Our descriptors are;
wpkh(xprv9s21ZrQH143K4FVVuFzDzY3fG2KvGubYquQBZrwuxvrvunx7q6Q5v1mgxGQknHsCcNaK7K43uBZxkDxZgSuRSCn9A3FJc2i5KSsrGeMattP/84h/0h/0h/0/*)#gf9hh7nn
wpkh(xprv9s21ZrQH143K4FVVuFzDzY3fG2KvGubYquQBZrwuxvrvunx7q6Q5v1mgxGQknHsCcNaK7K43uBZxkDxZgSuRSCn9A3FJc2i5KSsrGeMattP/84h/0h/0h/1/*)#eaqk2trt
Assuming we have used 300 keys from both receiving and change account.
With the Bitcoin core import descriptors RPC.

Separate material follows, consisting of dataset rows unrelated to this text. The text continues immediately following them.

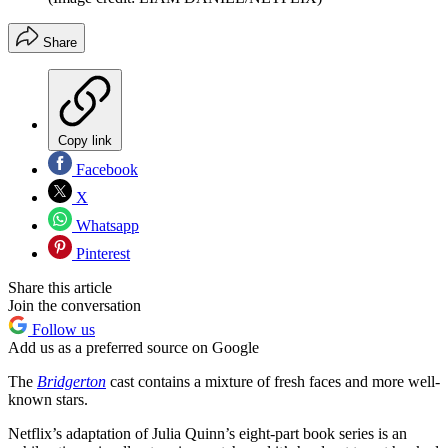
Share
Copy link
Facebook
X
Whatsapp
Pinterest
Share this article
Join the conversation
Follow us
Add us as a preferred source on Google
The
Bridgerton
cast contains a mixture of fresh faces and more well-
known stars.
Netflix’s adaptation of Julia Quinn’s eight-part book series is an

bitcoin-cli importdescriptors '[{ "desc": "wpkh(xprv9s21ZrQH143K4FVVuFzDzY3fG2KvGubYquQBZrwuxvrvunx7q6Q5v1mgxGQknHsCcNaK7K43uBZxkDxZgSuRSCn9A3FJc2i5KSsrGeMattP/84h/0h/0h/1/*)#eaqk2trt","timestamp": "now" }, { "desc": "wpkh(xprv9s21ZrQH143K4FVVuFzDzY3fG2KvGubYquQBZrwuxvrvunx7q6Q5v1mgxGQknHsCcNaK7K43uBZxkDxZgSuRSCn9A3FJc2i5KSsrGeMattP/84h/0h/0h/1/*)#eaqk2trt","timestamp": "now"}]'
We recover out wallet and can spend the coins in it.
https://developer.bitcoin.org/reference/rpc/importdescriptors.html
Note: The default key range bitcoin core will scan for is 0 to 999. The range is flexible, we can change the range if we have used more than 1000 keys, using the keypool config variable in the bitcoin.conf file, or by adding range value in portdescriptor command.
With these two descriptors, we can effectively recover all the outputs and transaction history of our wallet and spend bitcoins controlled by the keys.
Conclusion
In conclusion, output descriptors provide a simple and effective solution to the problem of recovering keys from an extended public or private key in a Bitcoin wallet. With output descriptors, users can easily recover their bitcoins and previous transaction history by describing the derivation path and range of keys with the UTXOs and transactions. By using output descriptors, users can import their receiving and change scriptPubKeys during a wallet import, making it easier to recover their Bitcoin wallet. With the support of output descriptors and miniscript in Bitcoin Core, users can enjoy a more efficient and secure Bitcoin wallet experience. Miniscript is beyond the scope of this article and we shall look at Miniscript in a subsequent article.